Em 2017 o Amazoom lançou a plataforma digital onde os estudantes da UFRR recebem uma formação prática em jornalismo que prepara os alunos para trabalharem em organizações de comunicação, ONGs e agências humanitárias que lidam com questões de direitos humanos, meio ambiente e migração.
No entanto, a falta de equipamentos modernos e de suporte técnico adequado limita a capacidade de produção. O laboratório opera com apenas dois computadores funcionando e equipamentos que precisam ser atualizados, o que demanda o uso de computadores e celulares pessoais de estudantes e colaboradores para realizar as atividades.
Além dos desafios técnicos, o Amazoom se vê em uma disputa de narrativas sobre temas críticos na região, como o garimpo ilegal em terras indígenas, assunto delicado e amplamente defendido por parte da população local.
Rádio Parente: voz, resistência e conexão da comunidade em Roraima
Dentro das iniciativas mapeadas pela InfoAmazonia, a única que não está situada na capital do estado é a Rádio Parente. Fundada em 2009 no município de Cantá, é uma rádio comunitária criada como resposta à exclusão das comunidades indígenas e ribeirinhas nos meios tradicionais de comunicação e com o objetivo de oferecer liberdade e independência buscando promover o acesso à informação e combater a desinformação, além de dar espaço às opiniões e preocupações das populações marginalizadas, especialmente da comunidade de Santa Cecília, onde está sediada.

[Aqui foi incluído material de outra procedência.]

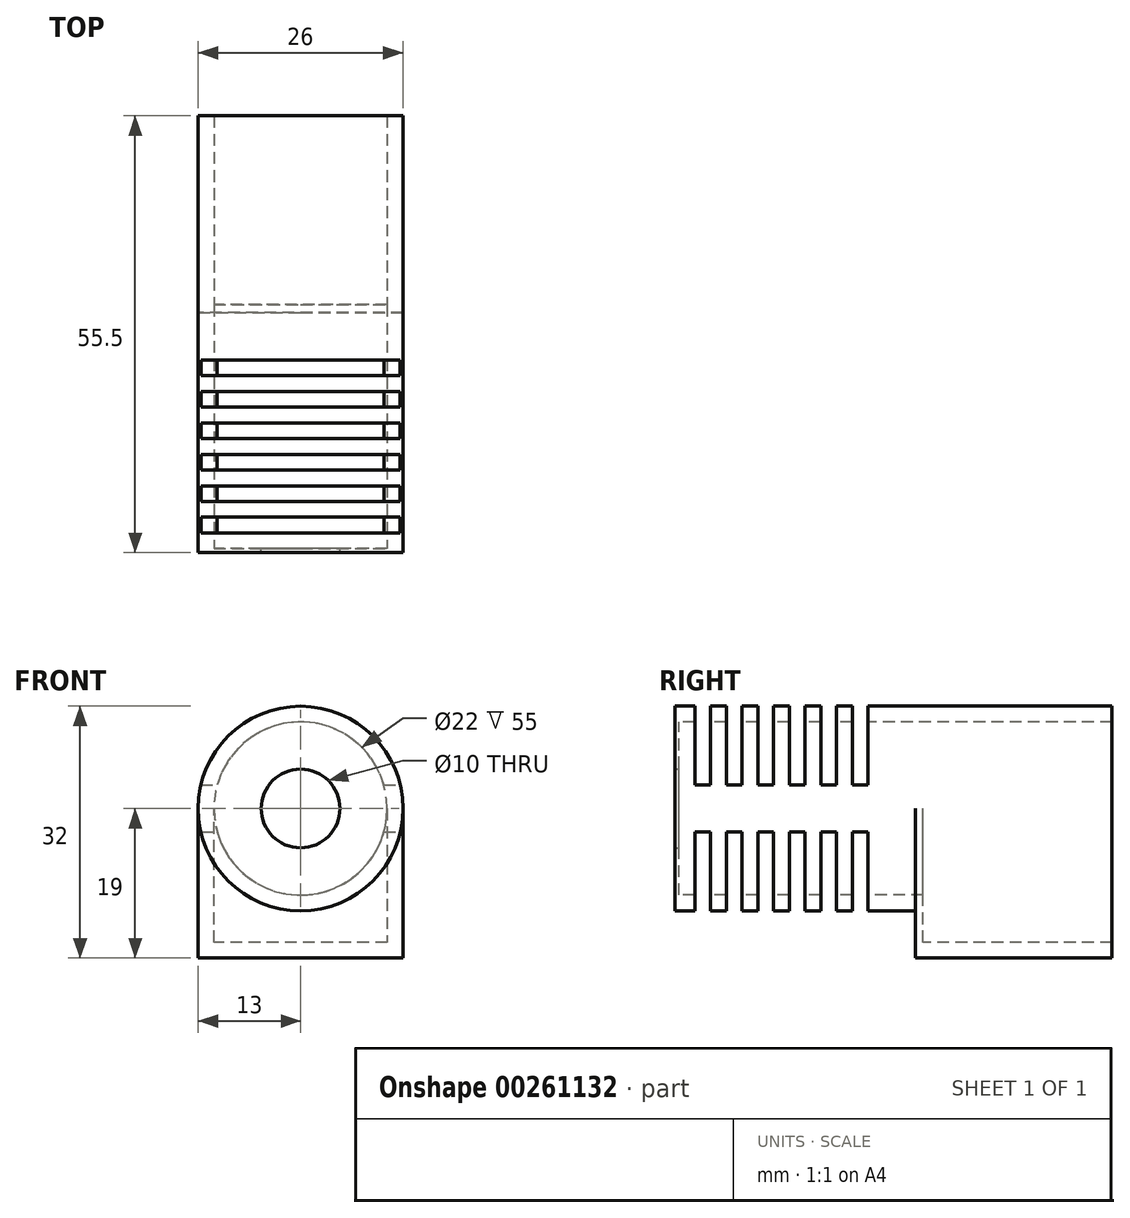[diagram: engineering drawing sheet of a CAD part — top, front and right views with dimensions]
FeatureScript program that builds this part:
annotation { "Feature Type Name" : "Feature", "Feature Type Description" : "" }
export const myFeature = defineFeature(function(context is Context, id is Id, definition is map)
    precondition{}
    {
        {
            var Q0;
            Q0=qCreatedBy(makeId("Front.planeOp"),FACE);
            var sketch = newSketch(context, id + "F0", { "sketchPlane" : qUnion([Q0])});
            skCircle(sketch, "E0", {"center": v(0, 0) * mm, "radius": 13 * mm});
            skCircle(sketch, "E1", {"center": v(0, 0) * mm, "radius": 11 * mm});
            skSolve(sketch);
        }
        {
            var Q0;
            Q0=qSketchRegion(id+"F0",true);
            extrude(context, id + "F1", {"entities" : qUnion([Q0]), "oppositeDirection" : true, "depth" : 30 * mm});
        }
        {
            var Q0;
            Q0=qCreatedBy(makeId("Front.planeOp"),FACE);
            var sketch = newSketch(context, id + "F2", { "sketchPlane" : qUnion([Q0])});
            skCircle(sketch, "E2", {"center": v(0, 0) * mm, "radius": 13 * mm});
            skCircle(sketch, "E3", {"center": v(0, 0) * mm, "radius": 5 * mm});
            skSolve(sketch);
        }
        {
            var Q0;
            Q0=qSketchRegion(id+"F2",true);
            extrude(context, id + "F3", {"entities" : qUnion([Q0]), "operationType" : NewBodyOperationType.ADD, "depth" : 0.5 * mm});
        }
        {
            var Q0;
            Q0=qCreatedBy(makeId("Top.planeOp"),FACE);
            cPlane(context, id + "F4", {"entities" : qUnion([Q0]), "cplaneType" : CPlaneType.OFFSET, "offset" : 13 * mm, "width" : 150 * mm, "height" : 150 * mm});
        }
        {
            var Q0;
            Q0=qCreatedBy(id+"F4.planeOp",FACE);
            var sketch = newSketch(context, id + "F5", { "sketchPlane" : qUnion([Q0])});
            skLineSegment(sketch, "E4", {"start": v(-13, 0) * mm, "end": v(13, 0) * mm});
            skLineSegment(sketch, "E5", {"start": v(-13, 2) * mm, "end": v(-13, 4) * mm});
            skLineSegment(sketch, "E6", {"start": v(-13, 26) * mm, "end": v(13, 26) * mm});
            skLineSegment(sketch, "E7", {"start": v(13, 24) * mm, "end": v(13, 22) * mm});
            skLineSegment(sketch, "E8.0.1.0", {"start": v(-13, 2) * mm, "end": v(13, 2) * mm});
            skLineSegment(sketch, "E8.0.2.0", {"start": v(-13, 4) * mm, "end": v(13, 4) * mm});
            skLineSegment(sketch, "E8.0.3.0", {"start": v(-13, 6) * mm, "end": v(13, 6) * mm});
            skLineSegment(sketch, "E8.0.4.0", {"start": v(-13, 8) * mm, "end": v(13, 8) * mm});
            skLineSegment(sketch, "E8.0.5.0", {"start": v(-13, 10) * mm, "end": v(13, 10) * mm});
            skLineSegment(sketch, "E8.0.6.0", {"start": v(-13, 12) * mm, "end": v(13, 12) * mm});
            skLineSegment(sketch, "E8.0.7.0", {"start": v(-13, 14) * mm, "end": v(13, 14) * mm});
            skLineSegment(sketch, "E8.0.8.0", {"start": v(-13, 16) * mm, "end": v(13, 16) * mm});
            skLineSegment(sketch, "E8.0.9.0", {"start": v(-13, 18) * mm, "end": v(13, 18) * mm});
            skLineSegment(sketch, "E8.0.10.0", {"start": v(-13, 20) * mm, "end": v(13, 20) * mm});
            skLineSegment(sketch, "E8.0.11.0", {"start": v(-13, 22) * mm, "end": v(13, 22) * mm});
            skLineSegment(sketch, "E8.0.12.0", {"start": v(-13, 24) * mm, "end": v(13, 24) * mm});
            skLineSegment(sketch, "E9.trimOffspring", {"start": v(-13, 22) * mm, "end": v(-13, 24) * mm});
            skLineSegment(sketch, "E10.trimOffspring", {"start": v(13, 20) * mm, "end": v(13, 18) * mm});
            skLineSegment(sketch, "E11.trimOffspring", {"start": v(-13, 18) * mm, "end": v(-13, 20) * mm});
            skLineSegment(sketch, "E12.trimOffspring", {"start": v(13, 16) * mm, "end": v(13, 14) * mm});
            skLineSegment(sketch, "E13.trimOffspring", {"start": v(-13, 14) * mm, "end": v(-13, 16) * mm});
            skLineSegment(sketch, "E14.trimOffspring", {"start": v(13, 12) * mm, "end": v(13, 10) * mm});
            skLineSegment(sketch, "E15.trimOffspring", {"start": v(-13, 10) * mm, "end": v(-13, 12) * mm});
            skLineSegment(sketch, "E16.trimOffspring", {"start": v(13, 8) * mm, "end": v(13, 6) * mm});
            skLineSegment(sketch, "E17.trimOffspring", {"start": v(-13, 6) * mm, "end": v(-13, 8) * mm});
            skLineSegment(sketch, "E18.trimOffspring", {"start": v(13, 4) * mm, "end": v(13, 2) * mm});
            skLineSegment(sketch, "E19", {"start": v(0, -4) * mm, "end": v(0, -5) * mm});
            skSolve(sketch);
        }
        {
            var Q0;
            Q0=qSketchRegion(id+"F5",true);
            extrude(context, id + "F6", {"entities" : qUnion([Q0]), "operationType" : NewBodyOperationType.REMOVE, "oppositeDirection" : true, "depth" : 10 * mm});
        }
        {
            var Q0;
            Q0=qCreatedBy(makeId("Top.planeOp"),FACE);
            cPlane(context, id + "F7", {"entities" : qUnion([Q0]), "cplaneType" : CPlaneType.OFFSET, "offset" : 13 * mm, "oppositeDirection" : true, "width" : 150 * mm, "height" : 150 * mm});
        }
        {
            var Q0;
            Q0=qCreatedBy(id+"F7.planeOp",FACE);
            var sketch = newSketch(context, id + "F8", { "sketchPlane" : qUnion([Q0])});
            skLineSegment(sketch, "E20", {"start": v(13, 2) * mm, "end": v(13, 4) * mm});
            skLineSegment(sketch, "E21", {"start": v(-13, 2) * mm, "end": v(-13, 4) * mm});
            skLineSegment(sketch, "E22.0.1.0", {"start": v(-13, 2) * mm, "end": v(13, 2) * mm});
            skLineSegment(sketch, "E22.0.2.0", {"start": v(-13, 4) * mm, "end": v(13, 4) * mm});
            skLineSegment(sketch, "E22.0.3.0", {"start": v(-13, 6) * mm, "end": v(13, 6) * mm});
            skLineSegment(sketch, "E22.0.4.0", {"start": v(-13, 8) * mm, "end": v(13, 8) * mm});
            skLineSegment(sketch, "E22.0.5.0", {"start": v(-13, 10) * mm, "end": v(13, 10) * mm});
            skLineSegment(sketch, "E22.0.6.0", {"start": v(-13, 12) * mm, "end": v(13, 12) * mm});
            skLineSegment(sketch, "E22.0.7.0", {"start": v(-13, 14) * mm, "end": v(13, 14) * mm});
            skLineSegment(sketch, "E22.0.8.0", {"start": v(-13, 16) * mm, "end": v(13, 16) * mm});
            skLineSegment(sketch, "E22.0.9.0", {"start": v(-13, 18) * mm, "end": v(13, 18) * mm});
            skLineSegment(sketch, "E22.0.10.0", {"start": v(-13, 20) * mm, "end": v(13, 20) * mm});
            skLineSegment(sketch, "E22.0.11.0", {"start": v(-13, 22) * mm, "end": v(13, 22) * mm});
            skLineSegment(sketch, "E22.0.12.0", {"start": v(-13, 24) * mm, "end": v(13, 24) * mm});
            skLineSegment(sketch, "E23.trimOffspring", {"start": v(-13, 6) * mm, "end": v(-13, 8) * mm});
            skLineSegment(sketch, "E24.trimOffspring", {"start": v(13, 6) * mm, "end": v(13, 8) * mm});
            skLineSegment(sketch, "E25.trimOffspring", {"start": v(-13, 4) * mm, "end": v(-13, 2) * mm});
            skLineSegment(sketch, "E26.trimOffspring", {"start": v(-13, 8) * mm, "end": v(-13, 6) * mm});
            skLineSegment(sketch, "E27.trimOffspring", {"start": v(-13, 10) * mm, "end": v(-13, 12) * mm});
            skLineSegment(sketch, "E28.trimOffspring", {"start": v(13, 10) * mm, "end": v(13, 12) * mm});
            skLineSegment(sketch, "E29.trimOffspring", {"start": v(-13, 12) * mm, "end": v(-13, 10) * mm});
            skLineSegment(sketch, "E30.trimOffspring", {"start": v(-13, 14) * mm, "end": v(-13, 16) * mm});
            skLineSegment(sketch, "E31.trimOffspring", {"start": v(13, 14) * mm, "end": v(13, 16) * mm});
            skLineSegment(sketch, "E32.trimOffspring", {"start": v(-13, 16) * mm, "end": v(-13, 14) * mm});
            skLineSegment(sketch, "E33.trimOffspring", {"start": v(13, 18) * mm, "end": v(13, 20) * mm});
            skLineSegment(sketch, "E34.trimOffspring", {"start": v(-13, 20) * mm, "end": v(-13, 18) * mm});
            skLineSegment(sketch, "E35.trimOffspring", {"start": v(-13, 22) * mm, "end": v(-13, 24) * mm});
            skLineSegment(sketch, "E36.trimOffspring", {"start": v(13, 22) * mm, "end": v(13, 24) * mm});
            skLineSegment(sketch, "E37.trimOffspring", {"start": v(-13, 24) * mm, "end": v(-13, 22) * mm});
            skSolve(sketch);
        }
        {
            var Q0;
            Q0=qSketchRegion(id+"F8",true);
            extrude(context, id + "F9", {"entities" : qUnion([Q0]), "operationType" : NewBodyOperationType.REMOVE, "depth" : 10 * mm});
        }
        {
            var Q0;
            Q0=makeQuery(id+"F1.opExtrude","CAP_FACE",FACE,{"disambiguationData":[OSD([sQuery(id+"F0.wireOp",EDGE,"E0"),sQuery(id+"F0.wireOp",EDGE,"E1")])],"isStart":false});
            var sketch = newSketch(context, id + "F10", { "sketchPlane" : qUnion([Q0])});
            skArc(sketch, "E38", {"start": v(11, -6.93) * mm, "mid": v(0, 13) * mm, "end": v(-11, -6.93) * mm});
            skLineSegment(sketch, "E39", {"start": v(-13, 0) * mm, "end": v(-13, -19) * mm});
            skLineSegment(sketch, "E40", {"start": v(-13, -19) * mm, "end": v(13, -19) * mm});
            skLineSegment(sketch, "E41", {"start": v(13, -19) * mm, "end": v(13, 0) * mm});
            skLineSegment(sketch, "E42", {"start": v(-11, 0) * mm, "end": v(-11, -17) * mm});
            skLineSegment(sketch, "E43", {"start": v(-11, -17) * mm, "end": v(11, -17) * mm});
            skLineSegment(sketch, "E44", {"start": v(11, -17) * mm, "end": v(11, 0) * mm});
            skSolve(sketch);
        }
        {
            var Q0;
            {var subQ0=sQuery(id+"F10.wireOp",EDGE,"E38");var subQ1=makeQuery(id+"F10.imprint","INTERSECT",VERTEX,{"derivedFrom":[subQ0,sQuery(id+"F10.wireOp",EDGE,"E39")]});Q0=makeQuery(id+"F10.imprint","IMPRINT",FACE,{"disambiguationData":[TD([[makeQuery(id+"F10.imprint","IMPRINT",EDGE,{"disambiguationData":[TD([[subQ1,-1.0]])],"derivedFrom":subQ0}),-1.0]])]});}
            var Q1;
            {var subQ0=sQuery(id+"F10.wireOp",EDGE,"E39");Q1=makeQuery(id+"F10.imprint","IMPRINT",FACE,{"disambiguationData":[TD([[makeQuery(id+"F10.imprint","IMPRINT",EDGE,{"derivedFrom":subQ0}),1.0]])]});}
            extrude(context, id + "F11", {"entities" : qUnion([Q0, Q1]), "operationType" : NewBodyOperationType.ADD, "depth" : 25 * mm});
        }
        {
            var Q0;
            Q0=makeQuery(id+"F1.opExtrude","CAP_FACE",FACE,{"disambiguationData":[OSD([sQuery(id+"F0.wireOp",EDGE,"E0"),sQuery(id+"F0.wireOp",EDGE,"E1")])],"isStart":false});
            var sketch = newSketch(context, id + "F12", { "sketchPlane" : qUnion([Q0])});
            skCircle(sketch, "E45", {"center": v(0, 0) * mm, "radius": 13 * mm});
            skLineSegment(sketch, "E46", {"start": v(-13, 0) * mm, "end": v(-13, -19) * mm});
            skLineSegment(sketch, "E47", {"start": v(-13, -19) * mm, "end": v(13, -19) * mm});
            skLineSegment(sketch, "E48", {"start": v(13, -19) * mm, "end": v(13, 0) * mm});
            skSolve(sketch);
        }
        {
            var Q0;
            {var subQ0=sQuery(id+"F12.wireOp",EDGE,"E46");Q0=makeQuery(id+"F12.imprint","IMPRINT",FACE,{"disambiguationData":[TD([[makeQuery(id+"F12.imprint","IMPRINT",EDGE,{"derivedFrom":subQ0}),1.0]])]});}
            var Q1;
            {var subQ1=sQuery(id+"F0.wireOp",EDGE,"E1");Q1=makeQuery(id+"F12.imprint","IMPRINT",FACE,{"disambiguationData":[TD([[makeQuery(id+"F12.imprint","IMPRINT",EDGE,{"derivedFrom":makeQuery(id+"F1.opExtrude","CAP_EDGE",EDGE,{"disambiguationData":[OSD([subQ1])],"isStart":false})}),1.0]])]});}
            extrude(context, id + "F13", {"entities" : qUnion([Q0, Q1]), "operationType" : NewBodyOperationType.ADD, "depth" : 1 * mm});
        }
    });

“A rádio serve como um canal de notícias para a comunidade, compartilhando informações locais, regionais e nacionais, sempre com um olhar voltado para como esses temas impactam a realidade de nossa região”, afirma Afonso Parente, fundador e diretor da rádio.
A programação aborda temas diretamente relacionados ao cotidiano da comunidade. Questões como desmatamento, exploração ilegal de terras e mineração, que afetam a subsistência e a cultura das comunidades indígenas e ribeirinhas, são pautas recorrentes.
O Brasil apresenta um longo processo pela concessão da licença de transmissão para rádios comunitárias, Afonso acredita que essa burocracia não considera a realidade das pequenas comunidades mas que o esforço é recompensado ao ver o veículo entre as poucas rádios comunitárias que sobrevivem em Roraima.
Um desafio permanente é a manutenção da estrutura da rádio que depende de doações e apoio de pequenas organizações, com isso é difícil manter e atualizar os equipamentos enquanto busca expandir suas atividades. Apesar disso, o diretor afirma que é o comprometimento da equipe que os permite continuar desempenhando um papel crucial na defesa e promoção das identidades locais.
“Oferecemos espaço onde os anciãos compartilham conhecimentos ancestrais e onde as práticas tradicionais são valorizadas e disseminadas. Isso contribui para que a identidade cultural se mantenha viva e para que a comunidade sinta orgulho de sua herança, permitindo que as gerações mais novas tenham contato com esse patrimônio”.